← All field notes

SD-JWT vs mdoc: picking a format

A practical comparison for teams deciding between the two dominant credential formats today.

{ }sd-jwtvs

If you're issuing credentials in 2026, two formats dominate the conversation: SD-JWT VC, coming out of the IETF and the OpenID4VC ecosystem, and mdoc, the ISO/IEC 18013-5 format behind mobile driving licences. They solve overlapping problems with very different engineering cultures, and picking between them is mostly about who needs to verify your credential.

What they actually are

An SD-JWT is a JSON Web Token where individual claims are replaced by salted hashes. The holder receives the JWT plus the disclosures, and reveals only the disclosures they choose at presentation time. If your team has ever handled a JWT, the mental model transfers directly.

An mdoc is a CBOR-encoded document with a COSE signature, designed for in-person presentation over NFC and BLE as much as online flows. It comes from the ISO world: precise, binary, and built with hardware wallets and government issuers in mind.

Where each one wins

  • Web-first flows (login, KYC reuse, B2B attestations): SD-JWT. It rides on OpenID4VP and existing JOSE tooling.
  • In-person and regulated identity (driving licences, national ID, age checks at a counter): mdoc. Reader hardware and the EU wallet reference implementation both speak it natively.
  • Selective disclosure: both support it, but the granularity model differs — SD-JWT discloses per claim, mdoc per namespace element.
  • Payload size: mdoc's CBOR encoding is tighter; SD-JWTs with many disclosures get long.

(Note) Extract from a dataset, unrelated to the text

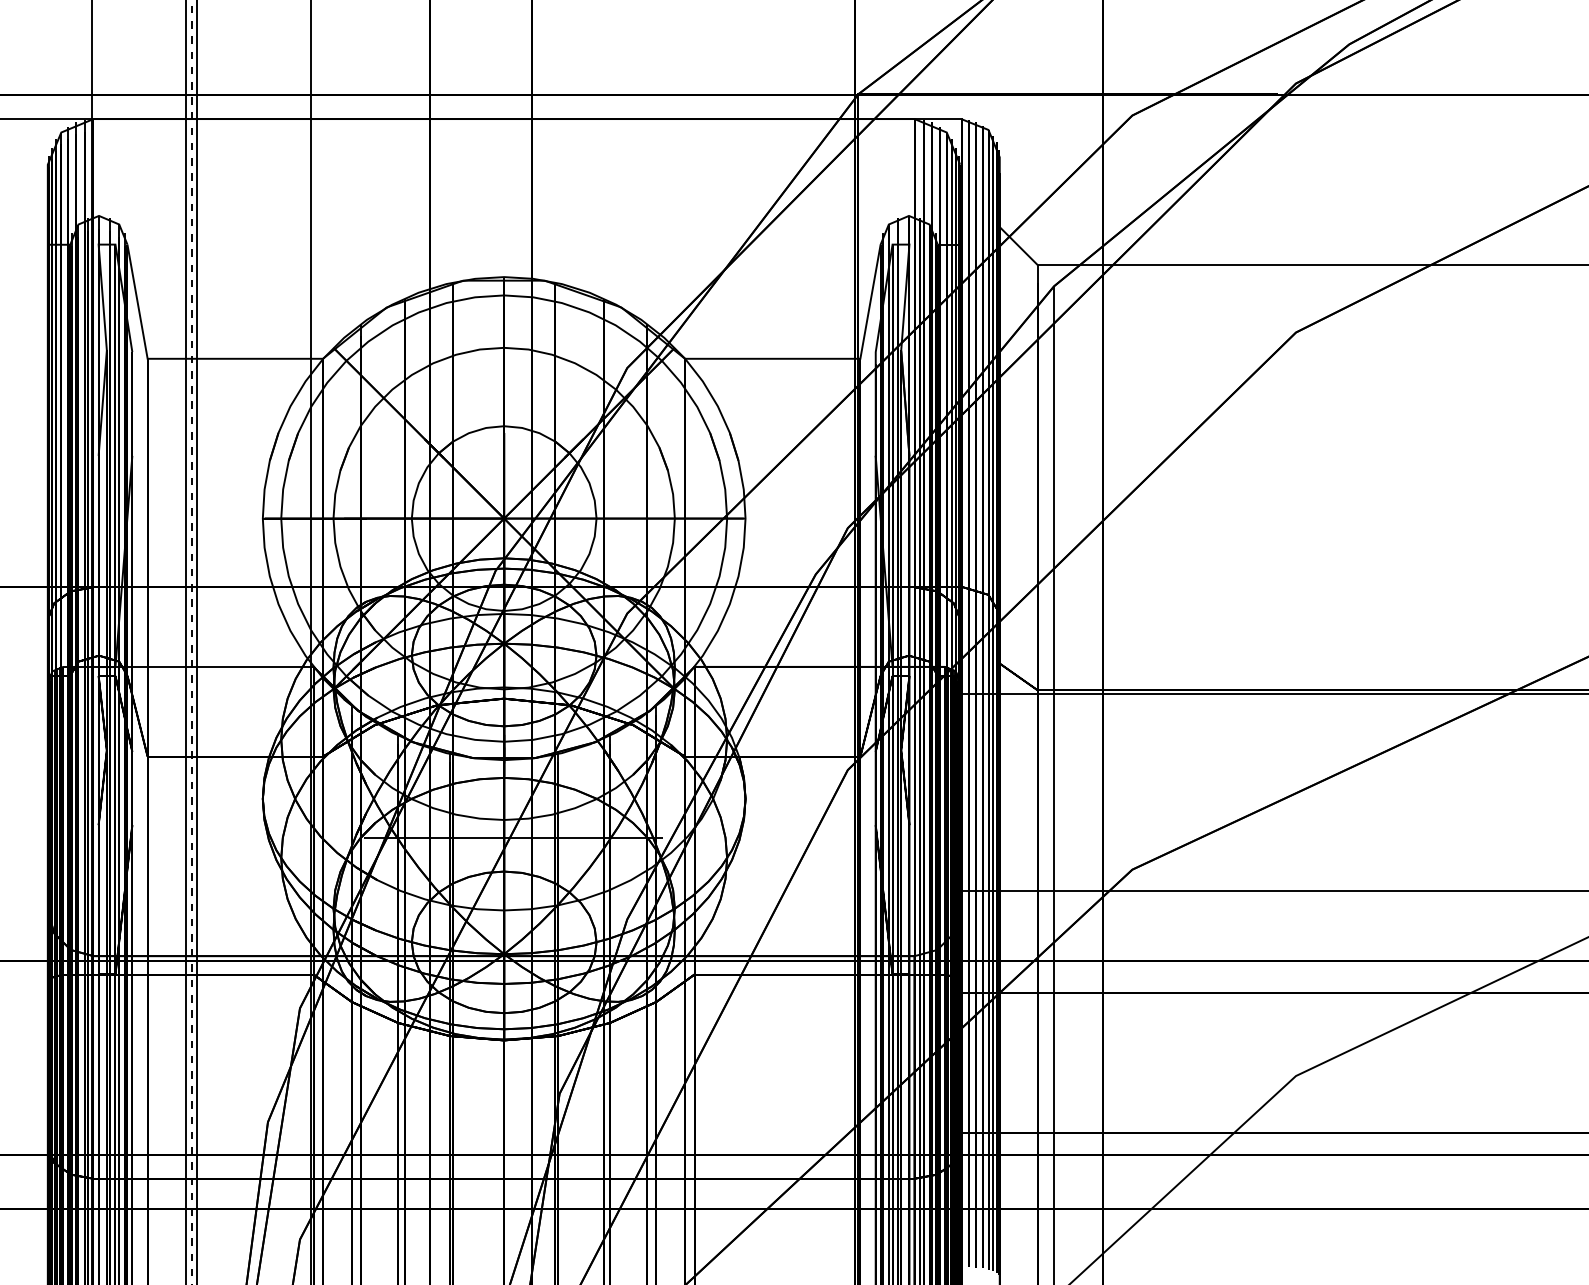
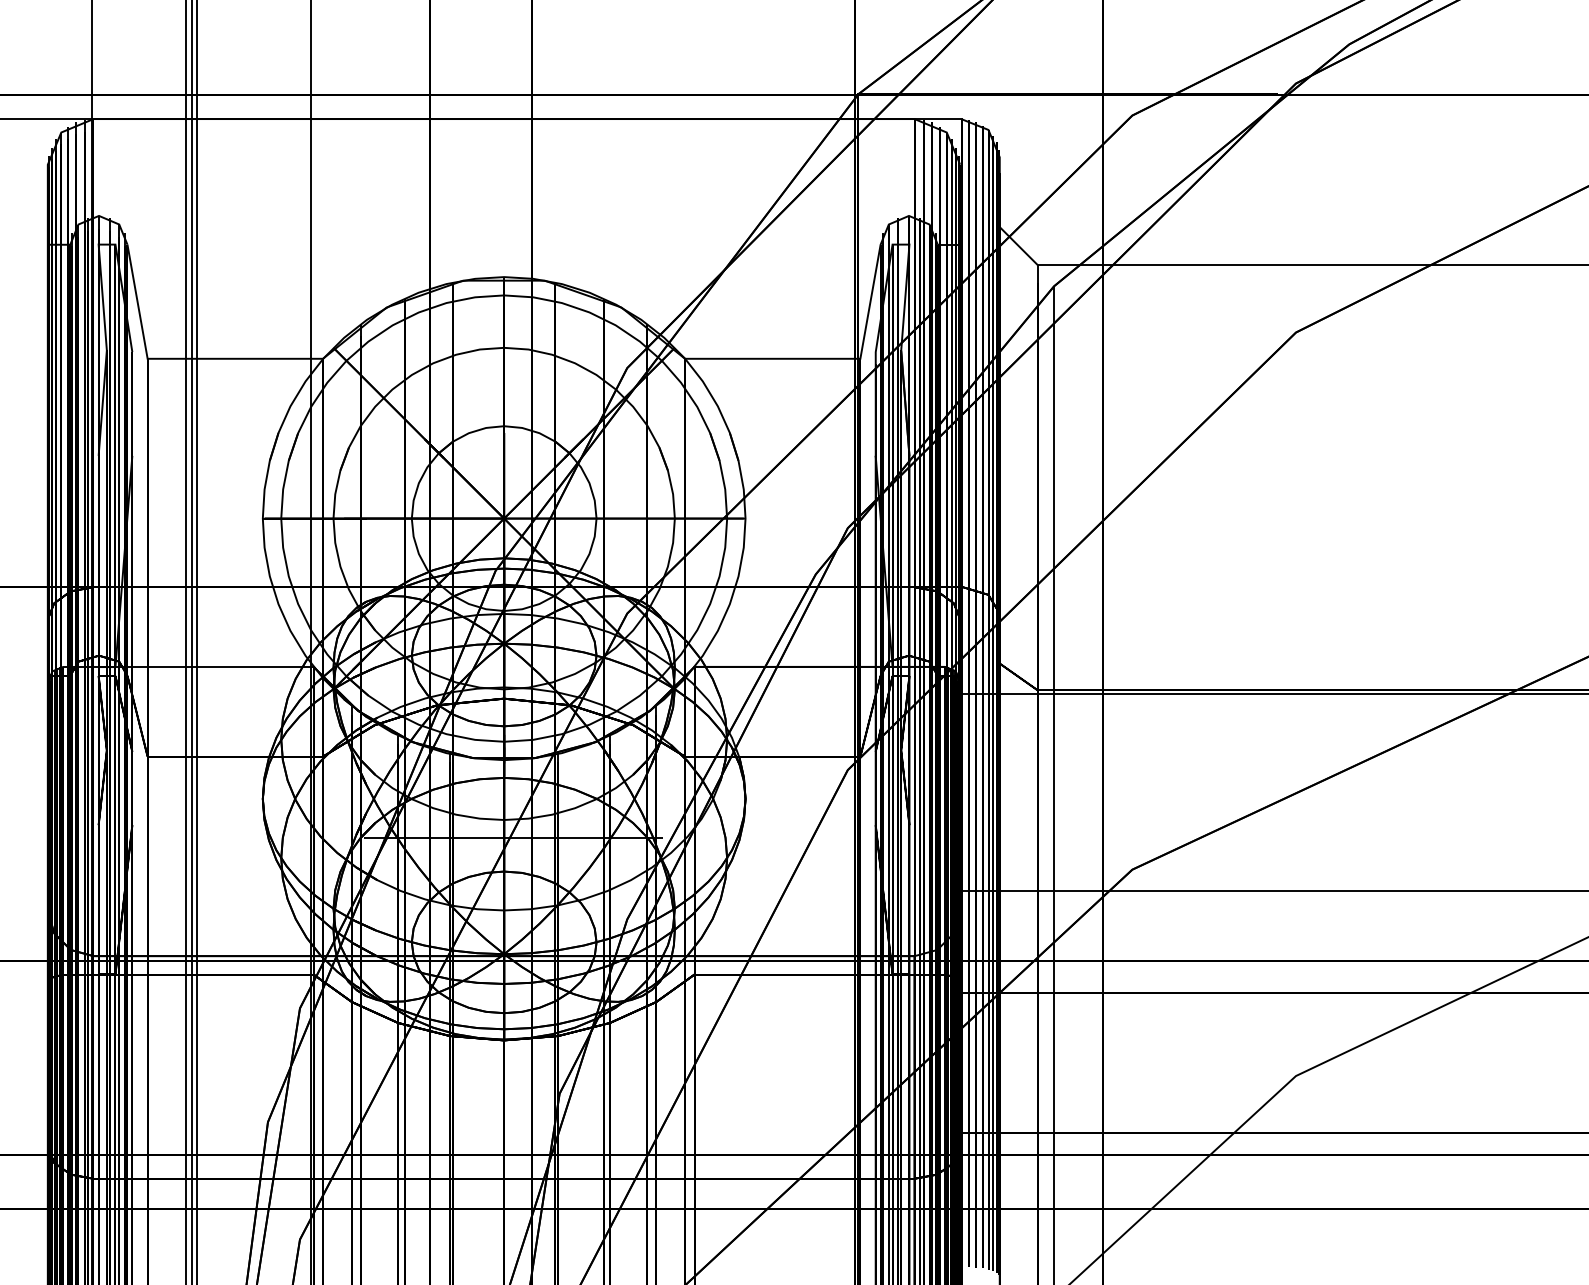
line at (192, 642): dashed -> solid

The honest answer: you'll need both

Most real deployments end up issuing the same underlying claims in more than one format, because verifier ecosystems don't converge — the airline's app wants an mdoc, the SaaS vendor's login wants an SD-JWT. This is exactly why Inflowra takes the same request shape for every format: you change one field, not your integration.

Same claims, either format
POST /v1/credentials
{
  "format": "vc+sd-jwt",   // or "mso_mdoc"
  "type": "EmployeeCredential",
  "holder": "did:key:z6Mkf...",
  "claims": {
    "role": "Backend Engineer",
    "clearance": "L2"
  }
}

Our advice: pick the format your first verifier already accepts, ship, and treat the second format as a config change rather than a project. That's the point of not marrying your data model to a wire format.